QUOTED TEXT:

---

Abstract
This study examines the differential predictive power of past earnings volatility for analyst forecast errors and future returns. Past earnings volatility jointly captures two correlated, but distinct, earnings properties: time-series earnings variation and uncertainty in future earnings. To distinguish between these two earnings properties, we develop a forward-looking measure of earnings uncertainty that has a minimal mechanical link to variation in prior-period earnings realizations and does not rely on analyst forecasts. Our results suggest that future earnings uncertainty, and not time variation in earnings, is associated with overly optimistic future earnings expectations of equity analysts and investors. We provide the first empirical evidence on the relevance of future earnings uncertainty to analysts and investors over 1-year horizons. In addition, we provide empirical evidence showing that forecast dispersion is a poor measure of earnings uncertainty.
Notes
For example, firm size, market-to-book, forecast dispersion, and realized return volatility (along with other variables) has each been used as empirical proxies for information uncertainty.
Dechow et al. (2010) provide a more extensive discussion on the earnings smoothness literature within the broader context of earnings quality.
Alternative measures of earnings uncertainty based on forecast dispersion exist in the literature (Barron et al. 1998; Sheng and Thevenot 2011). We do not consider these alternative measures as the Barron et al. model imposes a significant look-ahead bias in its design, while the uncertainty estimate of Sheng and Thevenot requires a significant time-series of forecasts, severely limiting sample size.
For example, analyst forecasts tend to be optimistically biased early in the fiscal period and pessimistically biased by the end of the fiscal period. Analyst forecasts tend to be more optimistically biased for high accrual firms and less so for low accrual firms.
Levi and Makin (1980) use the standard deviation of inflation forecasts as a proxy for uncertainty about inflation expectations. Also, analyst forecast dispersion is measured by the standard deviation of analyst forecasts and is a proxy for earnings uncertainty (Givoly and Lakonishok 1984; Clement et al. 2003).
Blouin et al. (2010) utilize similar intuition to project the distribution of pretax income levels.
A more subtle advantage of using a matched-firm empirical design to estimate earnings uncertainty is that it sidesteps the tricky interpretive issues of using forecast dispersion, which can also be interpreted as a measure of opinion divergence associated with information asymmetry.
Consistent with prior earnings volatility studies, our earnings variable is actually earnings scaled by average total assets. We use terms earnings, profits, and profitability interchangeably.
For example, IWKS (F/Y/E 1997) had earnings of 0.076, change in earnings of 0.032, and total assets below the 10th NYSE total asset percentile. All firms with total assets below the 10th NYSE total asset decile in fiscal years 1992–1996, with earnings between 0.071 and 0.081 and 1-year change in earnings between 0.027 and 0.037 serve as IWKS’s matched-firms. (In our sample, IWKS1997 had 20 matched firms).
This screen has a minimal effect on the average number of matched firms per firm (<1 %).

---

SUPPLIED RECORDS:
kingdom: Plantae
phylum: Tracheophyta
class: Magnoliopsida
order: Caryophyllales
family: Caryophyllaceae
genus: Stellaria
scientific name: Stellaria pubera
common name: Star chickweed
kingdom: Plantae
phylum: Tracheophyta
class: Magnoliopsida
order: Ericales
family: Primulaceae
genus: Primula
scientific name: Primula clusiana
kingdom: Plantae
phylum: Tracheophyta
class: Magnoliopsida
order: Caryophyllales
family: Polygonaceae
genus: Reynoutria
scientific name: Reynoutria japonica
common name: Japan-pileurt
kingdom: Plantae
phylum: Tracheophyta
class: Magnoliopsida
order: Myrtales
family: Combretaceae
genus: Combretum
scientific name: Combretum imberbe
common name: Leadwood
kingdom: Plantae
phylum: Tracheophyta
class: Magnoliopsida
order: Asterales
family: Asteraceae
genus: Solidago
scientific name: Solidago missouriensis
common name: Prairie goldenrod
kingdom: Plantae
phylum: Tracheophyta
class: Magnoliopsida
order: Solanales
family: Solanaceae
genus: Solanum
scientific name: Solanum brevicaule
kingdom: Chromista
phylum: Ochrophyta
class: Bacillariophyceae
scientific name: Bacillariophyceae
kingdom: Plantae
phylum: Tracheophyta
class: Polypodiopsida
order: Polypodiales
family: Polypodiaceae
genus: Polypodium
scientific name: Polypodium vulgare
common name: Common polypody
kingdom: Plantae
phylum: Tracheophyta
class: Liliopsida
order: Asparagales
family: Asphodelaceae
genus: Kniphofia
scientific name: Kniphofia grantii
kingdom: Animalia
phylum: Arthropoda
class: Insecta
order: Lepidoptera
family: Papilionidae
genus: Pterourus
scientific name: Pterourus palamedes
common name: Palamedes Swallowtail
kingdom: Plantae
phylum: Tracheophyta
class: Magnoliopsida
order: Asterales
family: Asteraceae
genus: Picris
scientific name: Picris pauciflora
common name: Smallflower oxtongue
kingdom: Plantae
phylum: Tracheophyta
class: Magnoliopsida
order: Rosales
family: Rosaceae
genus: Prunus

---

TASK: Which works are cited by author and year in the abstract and notes on earnings uncertainty above?

ANSWER IN FULL:
- Dechow et al. (2010)
- Barron et al. (1998)
- Sheng and Thevenot (2011)
- Levi and Makin (1980)
- Givoly and Lakonishok (1984)
- Clement et al. (2003)
- Blouin et al. (2010)